Temporal feature selection with SHAP values

How to use the data acquisition time in addition to SHAP values to improve model generalization via feature selection.


  1. Introduction
  2. The data
  3. Modeling
  4. Selecting temporally stable features
  5. All features (benchmark) Vs Stable features (challenger)


SHAP values can be seen as a way to estimate the feature contribution to the model prediction. We can connect the fact the feature is contributing to it to the importance it has. The larger the contribution, the larger the importance - there are some caveats, but let’s keep it simple.

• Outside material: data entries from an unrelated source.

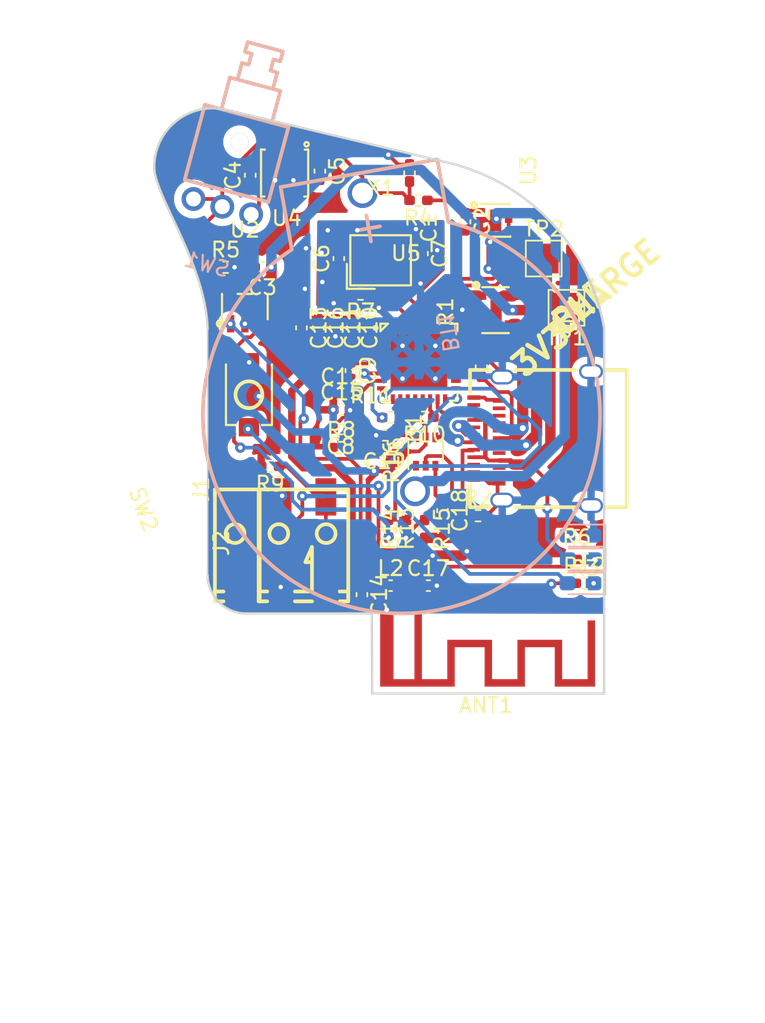
<source format=kicad_pcb>
(kicad_pcb (version 20221018) (generator pcbnew)

  (general
    (thickness 1.6)
  )

  (paper "A4")
  (title_block
    (title "BLEEarrings (Blade Runner)")
    (date "2023-10-30")
    (rev "00.00")
    (company "Kitty and Dom")
  )

  (layers
    (0 "F.Cu" signal)
    (31 "B.Cu" signal)
    (32 "B.Adhes" user "B.Adhesive")
    (33 "F.Adhes" user "F.Adhesive")
    (34 "B.Paste" user)
    (35 "F.Paste" user)
    (36 "B.SilkS" user "B.Silkscreen")
    (37 "F.SilkS" user "F.Silkscreen")
    (38 "B.Mask" user)
    (39 "F.Mask" user)
    (40 "Dwgs.User" user "User.Drawings")
    (41 "Cmts.User" user "User.Comments")
    (42 "Eco1.User" user "User.Eco1")
    (43 "Eco2.User" user "User.Eco2")
    (44 "Edge.Cuts" user)
    (45 "Margin" user)
    (46 "B.CrtYd" user "B.Courtyard")
    (47 "F.CrtYd" user "F.Courtyard")
    (48 "B.Fab" user)
    (49 "F.Fab" user)
    (50 "User.1" user)
    (51 "User.2" user)
    (52 "User.3" user)
    (53 "User.4" user)
    (54 "User.5" user)
    (55 "User.6" user)
    (56 "User.7" user)
    (57 "User.8" user)
    (58 "User.9" user)
  )

  (setup
    (stackup
      (layer "F.SilkS" (type "Top Silk Screen"))
      (layer "F.Paste" (type "Top Solder Paste"))
      (layer "F.Mask" (type "Top Solder Mask") (thickness 0.01))
      (layer "F.Cu" (type "copper") (thickness 0.035))
      (layer "dielectric 1" (type "core") (thickness 1.51) (material "FR4") (epsilon_r 4.5) (loss_tangent 0.02))
      (layer "B.Cu" (type "copper") (thickness 0.035))
      (layer "B.Mask" (type "Bottom Solder Mask") (thickness 0.01))
      (layer "B.Paste" (type "Bottom Solder Paste"))
      (layer "B.SilkS" (type "Bottom Silk Screen"))
      (copper_finish "None")
      (dielectric_constraints no)
    )
    (pad_to_mask_clearance 0)
    (pcbplotparams
      (layerselection 0x00010fc_ffffffff)
      (plot_on_all_layers_selection 0x0000000_00000000)
      (disableapertmacros false)
      (usegerberextensions false)
      (usegerberattributes true)
      (usegerberadvancedattributes true)
      (creategerberjobfile true)
      (dashed_line_dash_ratio 12.000000)
      (dashed_line_gap_ratio 3.000000)
      (svgprecision 4)
      (plotframeref false)
      (viasonmask false)
      (mode 1)
      (useauxorigin false)
      (hpglpennumber 1)
      (hpglpenspeed 20)
      (hpglpendiameter 15.000000)
      (dxfpolygonmode true)
      (dxfimperialunits true)
      (dxfusepcbnewfont true)
      (psnegative false)
      (psa4output false)
      (plotreference true)
      (plotvalue true)
      (plotinvisibletext false)
      (sketchpadsonfab false)
      (subtractmaskfromsilk false)
      (outputformat 1)
      (mirror false)
      (drillshape 1)
      (scaleselection 1)
      (outputdirectory "")
    )
  )

  (net 0 "")
  (net 1 "GND")
  (net 2 "/Power/BATGND")
  (net 3 "/Power/VBUS")
  (net 4 "+3V3")
  (net 5 "Net-(C6-Pad1)")
  (net 6 "Net-(C9-Pad1)")
  (net 7 "Net-(D2-K)")
  (net 8 "Net-(D3-A)")
  (net 9 "Net-(D4-K)")
  (net 10 "LED_A")
  (net 11 "Net-(U1-CC2)")
  (net 12 "Net-(U1-CC1)")
  (net 13 "NEO_LED")
  (net 14 "Net-(J2-Pin_2)")
  (net 15 "unconnected-(U1-SBU1-PadA8)")
  (net 16 "unconnected-(U1-SBU2-PadB8)")
  (net 17 "unconnected-(U1-TX1+-PadA2)")
  (net 18 "unconnected-(U1-TX1--PadA3)")
  (net 19 "unconnected-(U1-RX2--PadA10)")
  (net 20 "unconnected-(U1-RX2+-PadA11)")
  (net 21 "unconnected-(U1-TX2+-PadB2)")
  (net 22 "unconnected-(U1-TX2--PadB3)")
  (net 23 "unconnected-(U1-RX1--PadB10)")
  (net 24 "unconnected-(U1-RX1+-PadB11)")
  (net 25 "BatRef")
  (net 26 "+BATT")
  (net 27 "Net-(ANT1-FP)")
  (net 28 "/D+")
  (net 29 "/D-")
  (net 30 "/D1-")
  (net 31 "/D1+")
  (net 32 "Net-(U3-VDD)")
  (net 33 "Net-(U4-EN)")
  (net 34 "Net-(U5-XTAL_N)")
  (net 35 "Net-(U5-CHIP_EN)")
  (net 36 "Net-(U5-LNA_IN)")
  (net 37 "Net-(U2-STAT)")
  (net 38 "Net-(U2-PROG)")
  (net 39 "Net-(U5-XTAL_P)")
  (net 40 "Net-(U5-GPIO8)")
  (net 41 "Net-(U5-GPIO2)")
  (net 42 "unconnected-(U4-NC-Pad2)")
  (net 43 "unconnected-(U4-ADJ{slash}NC-Pad3)")
  (net 44 "unconnected-(U4-NC-Pad6)")
  (net 45 "unconnected-(U4-NC-Pad7)")
  (net 46 "unconnected-(U5-XTAL_32K_P-Pad4)")
  (net 47 "unconnected-(U5-XTAL_32K_N-Pad5)")
  (net 48 "unconnected-(U5-MTMS-Pad9)")
  (net 49 "unconnected-(U5-MTDI-Pad10)")
  (net 50 "unconnected-(U5-MTCK-Pad12)")
  (net 51 "unconnected-(U5-MTDO-Pad13)")
  (net 52 "unconnected-(U5-VDD_SPI-Pad18)")
  (net 53 "unconnected-(U5-SPIWP-Pad20)")
  (net 54 "unconnected-(U5-SPICS0-Pad21)")
  (net 55 "unconnected-(U5-SPICLK-Pad22)")
  (net 56 "unconnected-(U5-SPID-Pad23)")
  (net 57 "unconnected-(U5-SPIQ-Pad24)")
  (net 58 "Net-(SW2A-C)")
  (net 59 "Net-(C19-Pad1)")
  (net 60 "Net-(U5-U0RXD)")
  (net 61 "Net-(U5-U0TXD)")
  (net 62 "RESET")
  (net 63 "unconnected-(U5-SPIHD-Pad19)")

  (footprint "Capacitor_SMD:C_0402_1005Metric_Pad0.74x0.62mm_HandSolder" (layer "F.Cu") (at 154 68.9675 -90))

  (footprint "easyeda2kicad:QFN-32_L5.0-W5.0-P0.50-TL-EP3.7" (layer "F.Cu") (at 152.42 59.02))

  (footprint "easyeda2kicad:SW-SMD_L3.9-W3.0-P4.45" (layer "F.Cu") (at 141.03 61.2 90))

  (footprint "Capacitor_SMD:C_0402_1005Metric_Pad0.74x0.62mm_HandSolder" (layer "F.Cu") (at 150.12 63.92 180))

  (footprint "Resistor_SMD:R_0402_1005Metric_Pad0.72x0.64mm_HandSolder" (layer "F.Cu") (at 149.41 65.71 -90))

  (footprint "Resistor_SMD:R_0402_1005Metric_Pad0.72x0.64mm_HandSolder" (layer "F.Cu") (at 150.551578 62.73))

  (footprint "Resistor_SMD:R_0402_1005Metric_Pad0.72x0.64mm_HandSolder" (layer "F.Cu") (at 162.98 70.64 180))

  (footprint "RF_Antenna:Texas_SWRA117D_2.4GHz_Left" (layer "F.Cu") (at 152.368794 75.617337 180))

  (footprint "easyeda2kicad:WDFN-6_L2.0-W2.0-P0.65-BL-EP" (layer "F.Cu") (at 157.51 49.51 -90))

  (footprint "easyeda2kicad:CRYSTAL-SMD_4P-L3.2-W2.5-BL" (layer "F.Cu") (at 149.851578 52.189165))

  (footprint "TestPoint:TestPoint_Pad_2.0x2.0mm" (layer "F.Cu") (at 160.782 52.07))

  (footprint "Resistor_SMD:R_0402_1005Metric_Pad0.72x0.64mm_HandSolder" (layer "F.Cu") (at 147.22 64.74))

  (footprint "Resistor_SMD:R_0402_1005Metric_Pad0.72x0.64mm_HandSolder" (layer "F.Cu") (at 156.38 69.31))

  (footprint "TestPoint:TestPoint_Pad_2.0x2.0mm" (layer "F.Cu") (at 162.306 55.372 180))

  (footprint "Resistor_SMD:R_0402_1005Metric_Pad0.72x0.64mm_HandSolder" (layer "F.Cu") (at 142.4475 66 180))

  (footprint "Capacitor_SMD:C_0402_1005Metric_Pad0.74x0.62mm_HandSolder" (layer "F.Cu") (at 144.55 56.7175 -90))

  (footprint "Resistor_SMD:R_0402_1005Metric_Pad0.72x0.64mm_HandSolder" (layer "F.Cu") (at 152.789078 62.709165 180))

  (footprint "easyeda2kicad:USB-C-TH_12401832E402A" (layer "F.Cu") (at 160.021578 64.139165 90))

  (footprint "Capacitor_SMD:C_0402_1005Metric_Pad0.74x0.62mm_HandSolder" (layer "F.Cu") (at 147.86 59.5825 -90))

  (footprint "Capacitor_SMD:C_0402_1005Metric_Pad0.74x0.62mm_HandSolder" (layer "F.Cu") (at 145.686668 56.7175 -90))

  (footprint "Resistor_SMD:R_0402_1005Metric_Pad0.72x0.64mm_HandSolder" (layer "F.Cu") (at 163.5275 73.840666))

  (footprint "Resistor_SMD:R_0402_1005Metric_Pad0.72x0.64mm_HandSolder" (layer "F.Cu") (at 148.504078 54.459165 180))

  (footprint "Capacitor_SMD:C_0402_1005Metric_Pad0.74x0.62mm_HandSolder" (layer "F.Cu") (at 151.7904 46.3383 90))

  (footprint "Resistor_SMD:R_0402_1005Metric_Pad0.72x0.64mm_HandSolder" (layer "F.Cu") (at 150.3906 70.1775 -90))

  (footprint "Capacitor_SMD:C_0402_1005Metric_Pad0.74x0.62mm_HandSolder" (layer "F.Cu") (at 147.26 61.14))

  (footprint "Capacitor_SMD:C_0402_1005Metric_Pad0.74x0.62mm_HandSolder" (layer "F.Cu") (at 148.6 74.6 -90))

  (footprint "Capacitor_SMD:C_0402_1005Metric_Pad0.74x0.62mm_HandSolder" (layer "F.Cu") (at 155.5075 49.6025 -90))

  (footprint "Resistor_SMD:R_0402_1005Metric_Pad0.72x0.64mm_HandSolder" (layer "F.Cu") (at 152.3875 48.17 180))

  (footprint "Capacitor_SMD:C_0402_1005Metric_Pad0.74x0.62mm_HandSolder" (layer "F.Cu") (at 145.78 46.2125 -90))

  (footprint "easyeda2kicad:SOT-23-6_L2.9-W1.6-P0.95-LS2.8-BL" (layer "F.Cu") (at 157.55 55.53 -90))

  (footprint "Resistor_SMD:R_0402_1005Metric_Pad0.72x0.64mm_HandSolder" (layer "F.Cu") (at 156.602461 59.393523 90))

  (footprint "Capacitor_SMD:C_0402_1005Metric_Pad0.74x0.62mm_HandSolder" (layer "F.Cu") (at 147.96 56.7175 -90))

  (footprint "easyeda2kicad:CONN-SMD_2059-302" (layer "F.Cu") (at 144.682946 71.15 90))

  (footprint "Resistor_SMD:R_0402_1005Metric_Pad0.72x0.64mm_HandSolder" (layer "F.Cu") (at 139.4693 52.6542))

  (footprint "Resistor_SMD:R_0402_1005Metric_Pad0.72x0.64mm_HandSolder" (layer "F.Cu") (at 151.5906 70.1975 90))

  (footprint "Capacitor_SMD:C_0402_1005Metric_Pad0.74x0.62mm_HandSolder" (layer "F.Cu") (at 141.9693 52.6542 180))

  (footprint "Capacitor_SMD:C_0402_1005Metric_Pad0.74x0.62mm_HandSolder" (layer "F.Cu") (at 147.1797 63.5 180))

  (footprint "easyeda2kicad:CONN-SMD_custom1" (layer "F.Cu") (at 141.75 71.15 90))

  (footprint "Resistor_SMD:R_0402_1005Metric_Pad0.72x0.64mm_HandSolder" (layer "F.Cu") (at 163.5825 72.24 180))

  (footprint "Capacitor_SMD:C_0402_1005Metric_Pad0.74x0.62mm_HandSolder" (layer "F.Cu") (at 141.12 46.49 90))

  (footprint "Capacitor_SMD:C_0402_1005Metric_Pad0.74x0.62mm_HandSolder" (layer "F.Cu") (at 152.656764 51.740293 -90))

  (footprint "Inductor_SMD:L_0402_1005Metric_Pad0.77x0.64mm_HandSolder" (layer "F.Cu") (at 150.5225 74))

  (footprint "easyeda2kicad:DFN-8_L3.0-W3.0-P0.65-BL-EP" (layer "F.Cu") (at 143.42 46.3425 180))

  (footprint "Capacitor_SMD:C_0402_1005Metric_Pad0.74x0.62mm_HandSolder" (layer "F.Cu") (at 153.05 74))

  (footprint "Package_TO_SOT_SMD:SOT-363_SC-70-6" (layer "F.Cu") (at 152.871578 65.009165 90))

  (footprint "easyeda2kicad:SOT-23-5_L3.0-W1.7-P0.95-LS2.8-BL" (layer "F.Cu") (at 140.7568 55.2942))

  (footprint "Capacitor_SMD:C_0402_1005Metric_Pad0.74x0.62mm_HandSolder" (layer "F.Cu") (at 146.823334 56.7175 -90))

  (footprint "Capacitor_SMD:C_0402_1005Metric_Pad0.74x0.62mm_HandSolder" (layer "F.Cu") (at 147.051578 52.076665 90))

  (footprint "Resistor_SMD:R_0402_1005Metric_Pad0.72x0.64mm_HandSolder" (layer "F.Cu") (at 152.8 70.1975 -90))

  (footprint "Capacitor_SMD:C_0402_1005Metric_Pad0.74x0.62mm_HandSolder" (layer "F.Cu") (at 147.24 62.21))

  (footprint "easyeda2kicad:SW-TH_TK-6580B-1" (layer "B.Cu") (at 139.245314 48.596666 -15))

  (footprint "LED_SMD:LED_0603_1608Metric_Pad1.05x0.95mm_HandSolder" (layer "B.Cu")
    (tstamp eac25972-21ed-49f0-b32e-96527cd40115)
    (at 163.245 70.64 180)
    (descr "LED SMD 0603 (1608 Metric), square (rectangular) end terminal, IPC_7351 nominal, (Body size source: http://www.tortai-tech.com/upload/download/2011102023233369053.pdf), generated with kicad-footprint-generator")
    (tags "LED handsolder")
    (property "Sheetfile" "Power.kicad_sch")
    (property "Sheetname" "Power")
    (property "ki_description" "Light emitting diode")
    (property "ki_keywords" "LED diode")
    (path "/cc2f0989-8d04-47bf-8614-6f2fa6b462a8/370b3515-92fa-4ccb-a877-f3344fc17d8a")
    (attr smd)
    (fp_text reference "D3" (at 0.000001 1.43) (layer "B.SilkS") hide
        (effects (font (size 1 1) (thickness 0.15)) (justify mirror))
      (tstamp 0f2782cd-125e-4a0a-a779-a96a19fd1b42)
    )
    (fp_text value "RED LED" (at -0.000001 -1.43) (layer "B.Fab")
        (effects (font (size 1 1) (thickness 0.15)) (justify mirror))
      (tstamp 49af7b95-9a2c-418e-8b07-93731ca0ec7a)
    )
    (fp_text user "${REFERENCE}" (at 0 0) (layer "B.Fab")
        (effects (font (size 0.4 0.4) (thickness 0.06)) (justify mirror))
      (tstamp 852a4e02-cd60-4ea8-aff6-f4bd4ba074ad)
    )
    (fp_line (start -1.66 -0.735) (end 0.8 -0.735)
      (stroke (width 0.12) (type solid)) (layer "B.SilkS") (tstamp 817d0d68-55bb-4bc1-ad25-dfeab48a19e8))
    (fp_line (start -1.66 0.735) (end -1.66 -0.735)
      (stroke (width 0.12) (type solid)) (layer "B.SilkS") (tstamp 6e717041-46fa-426a-b378-8c14da354474))
    (fp_line (start 0.8 0.735) (end -1.66 0.735)
      (stroke (width 0.12) (type solid)) (layer "B.SilkS") (tstamp
... [273047 chars truncated]
</source>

One common strategy to select features is to use their average contribution and add them to the model while looking to a validation set performance change. Once we hit the “elbow”, a place in the curve with enough gain, we stop adding, and we end up reducing the number of features.

But once we have temporal information in the data, we can do it differently. We don’t want a model to only perform well in general unseen data. We hope it performs nicely in the unseen and future, which is susceptible to different types of Dataset shift. We can try to incorporate this requirement into the model design process. Generally, models degrade over time, as we see in the following plot.

Data science practitioners are used to see their models performance decreasing in time

The data

We’re going to use the GE soccer clubs news dataset, which I have extracted from the GE website and organized. In short, it’s a set of sports articles about soccer clubs. Since it was extracted from every club section, it can be used as a label in a task of identifying based on the text which club the article is about. You can find an explanation about it on the dataset Kaggle page. We will make it a binary classification problem by picking Flamengo as the positive case. All code for our experiment can be seen here.

If it is interesting for you, please upvote it on Kaggle to give it visibility.

The dataset choice was based on the fact that it has a time range so we can observe model performance being challenged by the proof of time.


The focus here is not on building state of the art solution for a binary classification natural language processing problem but the feature selection process. Here the vocabulary is truncated at 1000 words. We use some stop words, tf-idf, 1-gram, lightgbm, exclude the club name from the article text, and that’s it.

Selecting temporally stable features

Our definition of temporal stability is related to the variance of the importance of a particular feature considering different time slices. In this case, we’re going to slice time in months. So we simply calculate the feature importance for every month and check its variance.

To do it, we split our dataset into three sets: train, test, and holdout. The first two sets are “in time”, they go from 2015-06 until 2018-01 (the train end date), the holdout is “out of time”, it goes from 2018-01 until 2020-11 (the most recent data we have).

Train and test are in time, holdout is out of time

After training an auxiliary model using the train data, we store feature importance for every month in the in-time period and calculate its average and variance. The average shap value is called contribution, and the variance is called instability here. Using some arbitrary threshold for both, we divide the features into four groups that combine high and low contribution and high and low instability, as we can see in the following image.

The dashed red line is an arbitrary threshold we pick to define stable features

The central argument here is that if we want to prefer features, we should pick the high-contribution and low-instability group since it’s reasonable to imagine its predictive power is more likely to show robustness to future changes than the high-contribution and high-instability ones.

All features (benchmark) Vs Stable features (challenger)

To make sure hyper-parameters were reasonably adjusted, we use Pycaret, an automl library, which uses k-fold, including all in-time data.

The same vectorizer used for the feature selection, fitted in the train data, is used for both models. However, one includes all the 1000 features, while the other contains only 414 features.

We calculate the AUC, an ordering metric, for every month present in the in-time period and the out of time to evaluate the models. In the in-time period, it’s the test performance, while in the out-of-time, it’s the holdout performance.

Apparently, stable features were able to resist dataset shift.

Both models have a similar performance during the in-time period, and we can say that at its end and the beginning of the out-of-time split, the benchmark does better. Then, they perform the same way until far in the future, when the benchmark starts to degrade faster than the stable features model.

This is evidence that using temporal stability as a criterion for feature selection can improve the model’s robustness regarding unknown shifts in the data behavior. Of course, it’s minimal evidence since bootstrapping, different modeling approaches, and diverse datasets and tasks could reveal the approach does not consistently address the problem. But considering the real-world data nature, the volume of articles, and the reasonable time range, it’s an exciting result.